VERIFIQUE SUA COMPREENSÃO.
**a.** Resuma o texto de origem em duas frases.
**b.** Responda com base no texto de origem:
(i) Como o quadro legislativo brasileiro sobre o aborto é qualificado?
(ii) Segundo Magaly Pazello, de que forma a maioria se expressa, no âmbito coletivo, sobre a legalização do aborto?
(iii) O que as feministas tentam fazer com o abismo entre discursos públicos e práticas privadas?

Como se vê, o quadro legislativo brasileiro tem se mostrado regressivo no que diz respeito ao aborto. Magaly Pazello chama a atenção ainda para a moralidade que envolve o tema. “No âmbito coletivo, vemos que a maioria se expressa de forma contrária e conservadora à legalização do aborto. No âmbito privado, no entanto, realiza-se o que publicamente não se confessa ou não se defende. Há um abismo entre discursos públicos e práticas privadas. Vemos uma dissociação imensa. Enquanto as feministas tentam diminuir esse abismo, os grupos conservadores têm como único objetivo aprofundar essa distância. Dessa forma, eles conseguem votos, interferem na política e na gestão pública, minam a República em seus princípios fundadores”, explica.

REGISTROS FORNECIDOS.
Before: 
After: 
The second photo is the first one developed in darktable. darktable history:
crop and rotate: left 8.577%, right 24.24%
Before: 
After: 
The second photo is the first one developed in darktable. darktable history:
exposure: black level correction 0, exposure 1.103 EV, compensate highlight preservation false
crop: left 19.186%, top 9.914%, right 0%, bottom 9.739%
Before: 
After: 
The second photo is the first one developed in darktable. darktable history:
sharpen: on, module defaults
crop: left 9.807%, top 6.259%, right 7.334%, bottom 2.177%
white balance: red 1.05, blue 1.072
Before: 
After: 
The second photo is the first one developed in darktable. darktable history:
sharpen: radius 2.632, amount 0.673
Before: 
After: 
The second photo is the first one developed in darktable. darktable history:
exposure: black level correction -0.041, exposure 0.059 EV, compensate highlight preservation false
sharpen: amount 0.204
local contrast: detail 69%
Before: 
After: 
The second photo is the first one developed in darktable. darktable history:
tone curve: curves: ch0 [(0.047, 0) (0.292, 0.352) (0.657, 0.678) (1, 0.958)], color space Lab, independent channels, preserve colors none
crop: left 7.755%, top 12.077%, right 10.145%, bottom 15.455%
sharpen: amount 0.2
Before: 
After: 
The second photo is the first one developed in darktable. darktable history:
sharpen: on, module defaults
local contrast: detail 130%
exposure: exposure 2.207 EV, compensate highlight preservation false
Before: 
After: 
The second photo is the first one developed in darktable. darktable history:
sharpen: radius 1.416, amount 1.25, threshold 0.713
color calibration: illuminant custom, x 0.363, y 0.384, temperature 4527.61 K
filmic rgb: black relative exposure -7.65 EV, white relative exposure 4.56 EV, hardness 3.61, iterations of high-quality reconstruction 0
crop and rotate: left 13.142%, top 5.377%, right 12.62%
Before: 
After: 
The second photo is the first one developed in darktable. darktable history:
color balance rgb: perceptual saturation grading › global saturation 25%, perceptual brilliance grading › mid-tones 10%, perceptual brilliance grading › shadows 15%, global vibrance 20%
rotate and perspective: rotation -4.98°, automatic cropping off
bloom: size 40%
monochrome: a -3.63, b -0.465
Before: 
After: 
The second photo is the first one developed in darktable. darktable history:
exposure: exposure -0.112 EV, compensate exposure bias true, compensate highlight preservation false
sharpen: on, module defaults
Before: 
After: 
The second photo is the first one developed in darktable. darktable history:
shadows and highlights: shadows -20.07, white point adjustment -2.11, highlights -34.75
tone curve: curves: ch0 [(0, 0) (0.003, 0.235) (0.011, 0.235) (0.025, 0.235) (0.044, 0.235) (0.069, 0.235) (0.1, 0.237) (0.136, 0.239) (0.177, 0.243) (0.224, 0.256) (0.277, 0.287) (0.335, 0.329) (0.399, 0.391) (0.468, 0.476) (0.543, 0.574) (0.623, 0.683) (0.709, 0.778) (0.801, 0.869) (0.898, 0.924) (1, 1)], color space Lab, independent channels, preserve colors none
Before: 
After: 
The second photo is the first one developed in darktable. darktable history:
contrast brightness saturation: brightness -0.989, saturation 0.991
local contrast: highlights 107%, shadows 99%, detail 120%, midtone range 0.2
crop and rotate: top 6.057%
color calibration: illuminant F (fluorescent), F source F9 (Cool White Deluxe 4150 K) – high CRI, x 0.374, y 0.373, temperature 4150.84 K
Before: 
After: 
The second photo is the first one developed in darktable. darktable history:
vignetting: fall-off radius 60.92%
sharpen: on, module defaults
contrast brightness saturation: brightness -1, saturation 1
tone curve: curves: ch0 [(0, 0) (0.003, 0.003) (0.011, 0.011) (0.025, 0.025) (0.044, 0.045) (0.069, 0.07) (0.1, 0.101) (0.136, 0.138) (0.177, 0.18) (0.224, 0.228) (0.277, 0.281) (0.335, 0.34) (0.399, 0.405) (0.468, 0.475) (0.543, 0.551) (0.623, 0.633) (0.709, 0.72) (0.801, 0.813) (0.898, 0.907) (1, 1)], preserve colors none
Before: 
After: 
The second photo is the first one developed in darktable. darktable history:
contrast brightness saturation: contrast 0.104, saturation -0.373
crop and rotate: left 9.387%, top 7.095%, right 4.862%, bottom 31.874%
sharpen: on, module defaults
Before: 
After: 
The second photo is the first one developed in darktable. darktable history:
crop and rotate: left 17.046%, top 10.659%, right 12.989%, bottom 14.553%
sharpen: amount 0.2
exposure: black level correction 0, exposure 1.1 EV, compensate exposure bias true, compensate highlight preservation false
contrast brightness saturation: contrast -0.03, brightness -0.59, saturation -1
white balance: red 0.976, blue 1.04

RESPOSTAS EM ORDEM.
**a.** O quadro legislativo brasileiro tem se mostrado regressivo em relação ao aborto. Magaly Pazello aponta um abismo entre os discursos públicos e as práticas privadas sobre o tema: as feministas tentam diminuí-lo, e os grupos conservadores procuram aprofundá-lo para conseguir votos, interferir na política e na gestão pública e minar a República em seus princípios fundadores.

**b.**
(i) Regressivo.
(ii) De forma contrária e conservadora.
(iii) Diminuí-lo.